▶ _Your assignment_
Keeping pictures out of the copy, restate each record word for word.

▶ _Data items_
- - -
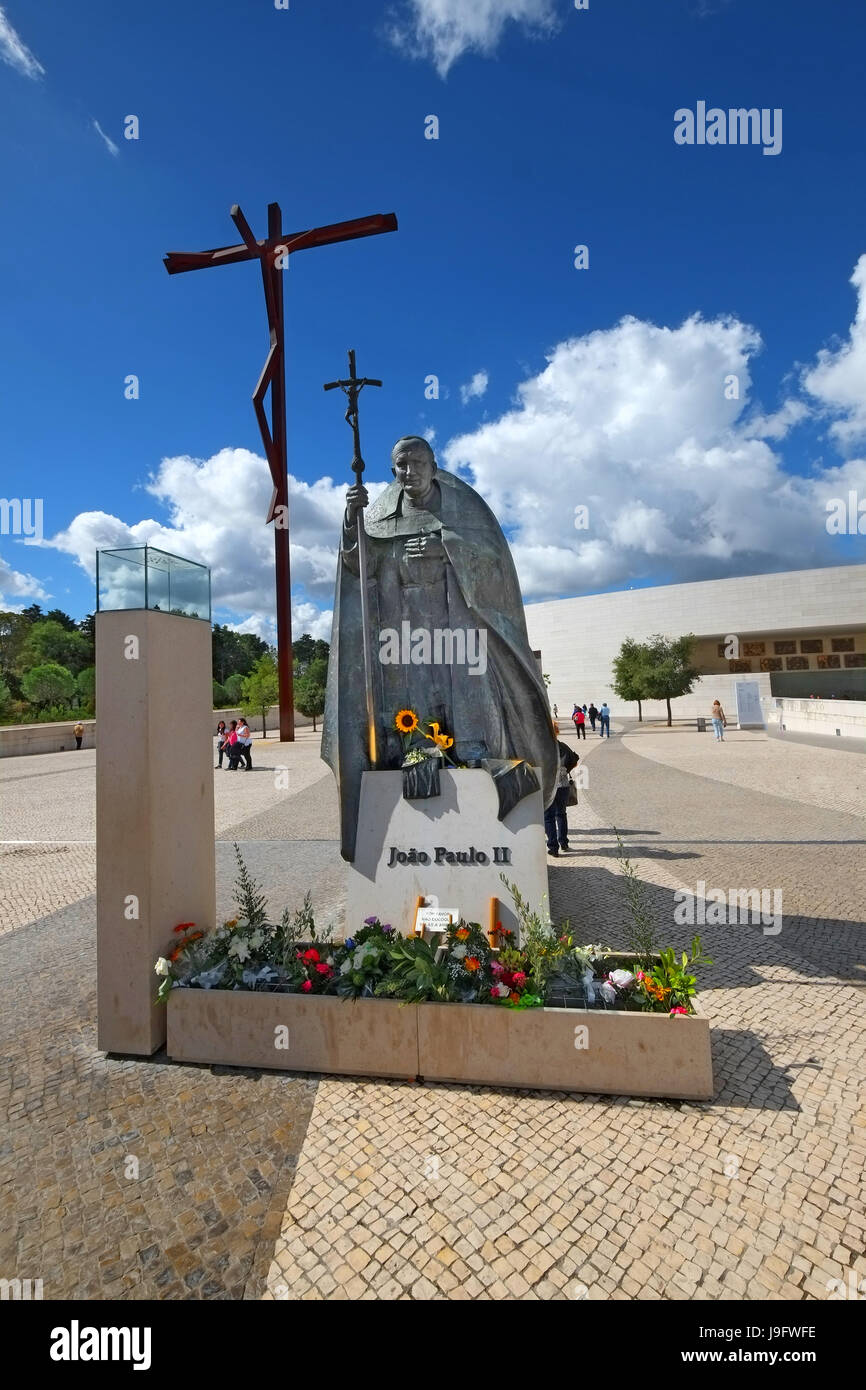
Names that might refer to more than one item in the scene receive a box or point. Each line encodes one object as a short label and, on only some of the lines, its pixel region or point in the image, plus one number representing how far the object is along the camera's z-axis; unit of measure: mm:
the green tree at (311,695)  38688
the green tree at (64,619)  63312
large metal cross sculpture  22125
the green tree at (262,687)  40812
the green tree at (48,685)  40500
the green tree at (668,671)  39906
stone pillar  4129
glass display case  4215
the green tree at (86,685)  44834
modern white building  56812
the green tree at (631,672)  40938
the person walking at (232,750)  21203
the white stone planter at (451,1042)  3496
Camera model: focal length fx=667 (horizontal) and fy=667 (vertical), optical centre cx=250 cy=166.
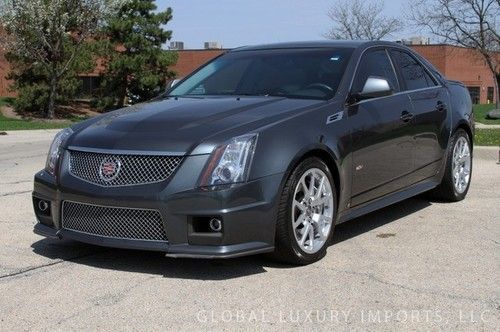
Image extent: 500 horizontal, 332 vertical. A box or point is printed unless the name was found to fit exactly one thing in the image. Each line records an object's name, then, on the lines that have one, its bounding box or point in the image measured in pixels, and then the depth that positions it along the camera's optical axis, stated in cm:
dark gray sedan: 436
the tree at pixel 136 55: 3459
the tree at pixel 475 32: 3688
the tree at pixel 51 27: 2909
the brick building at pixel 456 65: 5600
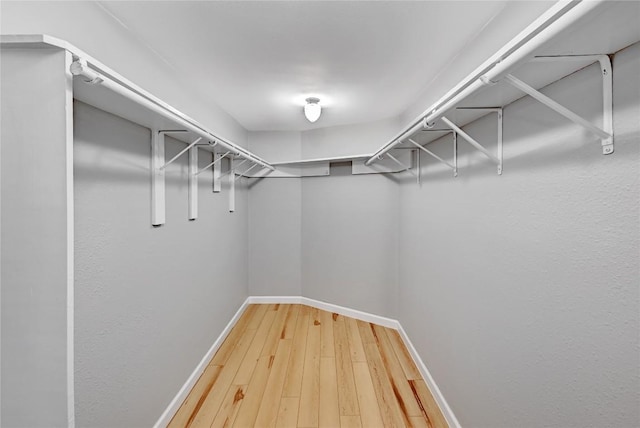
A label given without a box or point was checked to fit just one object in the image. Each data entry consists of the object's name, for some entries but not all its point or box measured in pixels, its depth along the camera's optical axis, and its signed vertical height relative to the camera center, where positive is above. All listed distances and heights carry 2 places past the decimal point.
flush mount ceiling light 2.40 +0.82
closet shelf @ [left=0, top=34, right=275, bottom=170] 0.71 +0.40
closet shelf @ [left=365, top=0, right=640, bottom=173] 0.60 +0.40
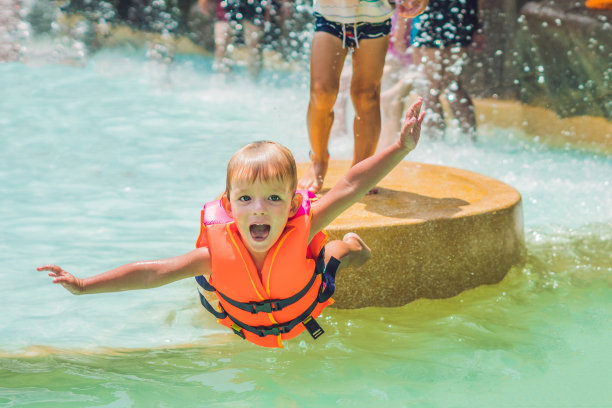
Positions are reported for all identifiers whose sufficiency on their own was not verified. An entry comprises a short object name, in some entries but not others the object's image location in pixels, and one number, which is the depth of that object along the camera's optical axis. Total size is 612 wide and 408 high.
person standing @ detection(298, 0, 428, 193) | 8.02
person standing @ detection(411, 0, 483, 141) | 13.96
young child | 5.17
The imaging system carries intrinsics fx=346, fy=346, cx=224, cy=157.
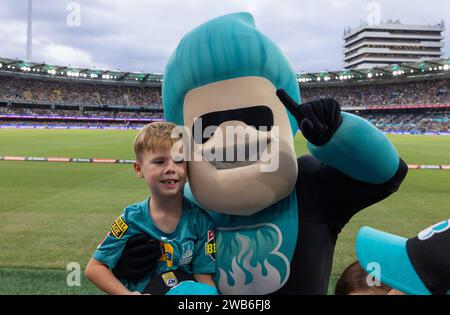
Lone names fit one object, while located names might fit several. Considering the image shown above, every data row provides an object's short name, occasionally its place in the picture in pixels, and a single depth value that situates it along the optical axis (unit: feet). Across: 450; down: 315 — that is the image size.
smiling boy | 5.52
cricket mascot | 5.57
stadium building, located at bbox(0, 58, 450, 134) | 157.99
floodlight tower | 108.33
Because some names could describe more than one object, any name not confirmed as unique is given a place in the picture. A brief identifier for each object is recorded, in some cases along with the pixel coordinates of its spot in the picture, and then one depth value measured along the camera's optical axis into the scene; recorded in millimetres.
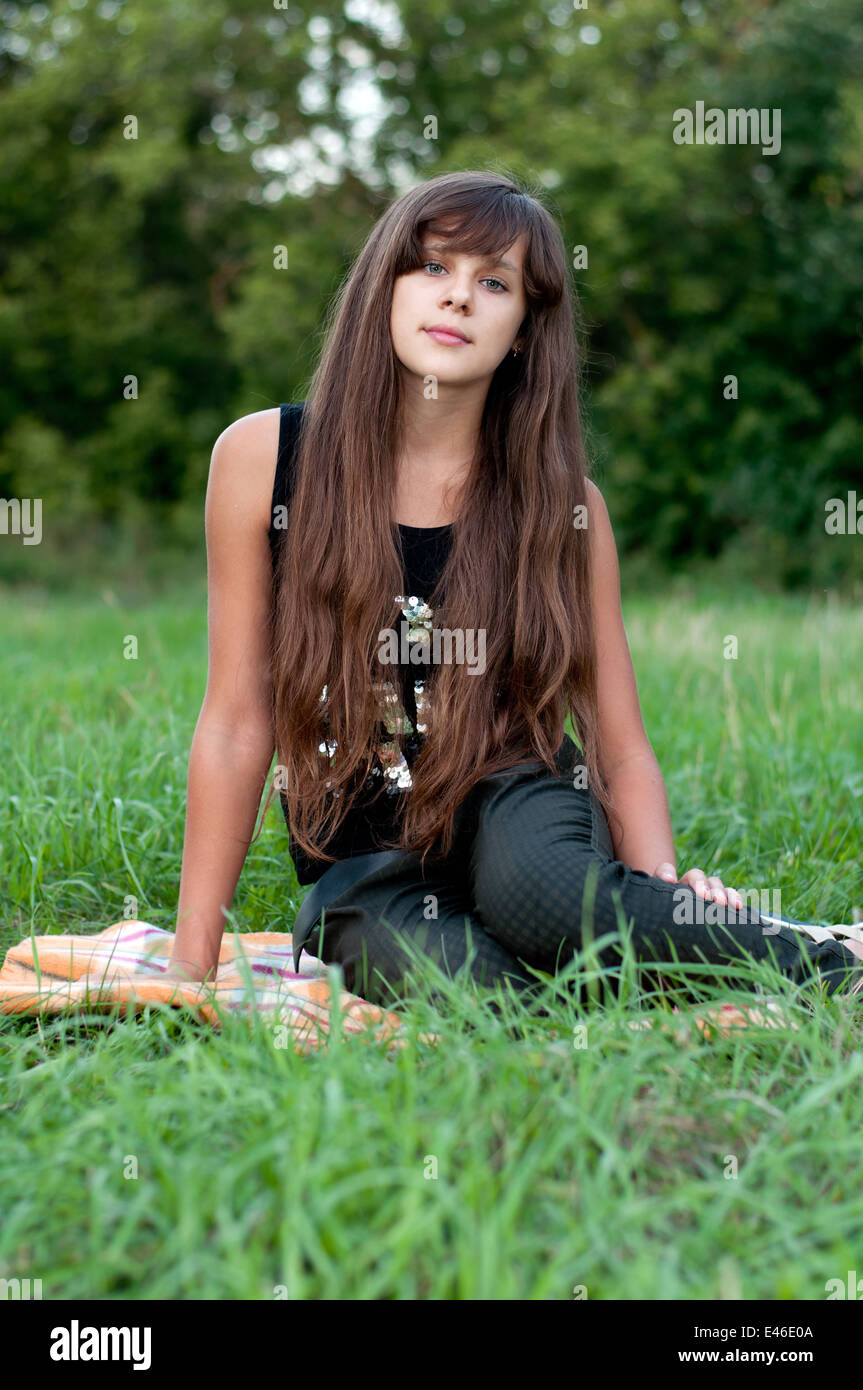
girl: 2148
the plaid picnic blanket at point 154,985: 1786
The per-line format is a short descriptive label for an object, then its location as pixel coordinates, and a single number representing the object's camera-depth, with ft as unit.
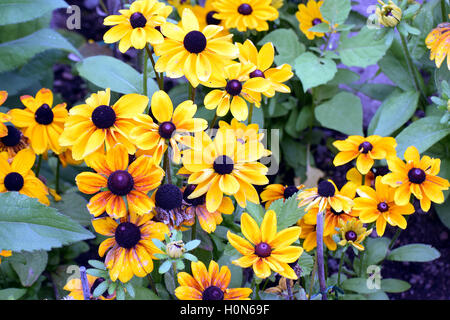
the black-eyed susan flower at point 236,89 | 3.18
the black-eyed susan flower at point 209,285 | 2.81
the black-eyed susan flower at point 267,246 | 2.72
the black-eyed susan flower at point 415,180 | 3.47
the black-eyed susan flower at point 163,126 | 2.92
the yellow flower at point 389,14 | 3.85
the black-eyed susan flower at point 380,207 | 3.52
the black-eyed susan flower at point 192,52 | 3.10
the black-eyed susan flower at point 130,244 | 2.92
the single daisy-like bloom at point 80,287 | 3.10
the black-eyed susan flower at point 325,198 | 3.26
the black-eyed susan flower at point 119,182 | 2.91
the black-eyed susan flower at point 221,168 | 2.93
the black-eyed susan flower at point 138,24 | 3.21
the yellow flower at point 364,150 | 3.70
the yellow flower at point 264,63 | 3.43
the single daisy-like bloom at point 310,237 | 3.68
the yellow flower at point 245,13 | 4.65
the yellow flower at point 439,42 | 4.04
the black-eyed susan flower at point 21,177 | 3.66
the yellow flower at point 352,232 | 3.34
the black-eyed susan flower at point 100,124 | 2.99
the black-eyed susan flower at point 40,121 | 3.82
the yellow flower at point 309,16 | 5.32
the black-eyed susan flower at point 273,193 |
- - -
▶ _Result of this exercise_
Names that might refer to more than one item in the scene receive a box or point. Each line encodes one object as a short label and, on only some of the lines, its pixel region or point in the image, plus one number representing how far the object is along the camera's z-axis; unit of measure: mm:
the green tree at (311,695)  38688
the green tree at (64,619)  63312
large metal cross sculpture  22125
the green tree at (262,687)  40812
the green tree at (48,685)  40500
the green tree at (668,671)  39906
stone pillar  4129
glass display case  4215
the green tree at (86,685)  44834
modern white building  56812
the green tree at (631,672)  40938
the person walking at (232,750)  21203
the white stone planter at (451,1042)  3496
Camera model: focal length fx=667 (horizontal) and fy=667 (vertical), optical centre cx=250 cy=166.
Image extent: 500 horizontal, 332 vertical. A box or point is printed unless the name was found to fit exactly one thing in the image. Each line records an object's name, then, on the lines that have one, its bounding box or point in the image measured in pixels, and then the depth that positions it along the camera's optical axis, stated in cm:
dark gray sedan: 436
the tree at pixel 136 55: 3459
the tree at pixel 475 32: 3688
the tree at pixel 51 27: 2909
the brick building at pixel 456 65: 5600
A label given without a box or point was checked to fit just one object in the image. Each data entry consists of the object's name, for some entries but not all its point or box measured in pixels, its depth along the camera's optical axis, and its signed vertical height relative to the camera center, where positive is above. All listed distances and heights carry 2 places past the decimal point.
flush mount ceiling light 2.40 +0.82
closet shelf @ [left=0, top=34, right=275, bottom=170] 0.71 +0.40
closet shelf @ [left=365, top=0, right=640, bottom=173] 0.60 +0.40
Positions are reported for all identifiers whose sufficiency on their own was not verified. An entry comprises a short object name, in some entries but not others the object's image location in pixels, and one number, which is the depth of that object along the camera's optical axis. Total size is 612 wide and 408 high.
person standing @ detection(298, 0, 428, 193) | 8.02
person standing @ detection(411, 0, 483, 141) | 13.96
young child | 5.17
The imaging system carries intrinsics fx=346, fy=346, cx=224, cy=157.
Lone names fit one object, while located names might fit several. Considering the image shown above, every data row provides an object's short name, occasionally its place in the picture in pixels, and a single depth value that situates it along the optical axis (unit: feet). Across: 450; down: 315 — that is the image size.
smiling boy | 5.52
cricket mascot | 5.57
stadium building, located at bbox(0, 58, 450, 134) | 157.99
floodlight tower | 108.33
Because some names could describe more than one object, any name not confirmed as unique is given a place in the picture. A brief identifier for each object is recorded, in some cases along with the pixel coordinates of its spot in the picture, and then one depth value measured along the camera's optical axis into the scene; recorded in millimetres.
girl: 2148
the plaid picnic blanket at point 154,985: 1786
The per-line format is a short descriptive label for an object, then its location as pixel coordinates, and a single number representing the object's camera-depth, with ft as unit.
the black-eyed susan flower at point 236,89 | 3.18
the black-eyed susan flower at point 209,285 | 2.81
the black-eyed susan flower at point 267,246 | 2.72
the black-eyed susan flower at point 415,180 | 3.47
the black-eyed susan flower at point 163,126 | 2.92
the yellow flower at point 389,14 | 3.85
the black-eyed susan flower at point 380,207 | 3.52
the black-eyed susan flower at point 192,52 | 3.10
the black-eyed susan flower at point 130,244 | 2.92
the single daisy-like bloom at point 80,287 | 3.10
the black-eyed susan flower at point 325,198 | 3.26
the black-eyed susan flower at point 119,182 | 2.91
the black-eyed susan flower at point 221,168 | 2.93
the black-eyed susan flower at point 138,24 | 3.21
the yellow flower at point 364,150 | 3.70
the yellow flower at point 264,63 | 3.43
the single daisy-like bloom at point 310,237 | 3.68
the yellow flower at point 245,13 | 4.65
the yellow flower at point 439,42 | 4.04
the black-eyed susan flower at point 21,177 | 3.66
the yellow flower at point 352,232 | 3.34
the black-eyed susan flower at point 100,124 | 2.99
the black-eyed susan flower at point 40,121 | 3.82
the yellow flower at point 309,16 | 5.32
the black-eyed susan flower at point 273,193 |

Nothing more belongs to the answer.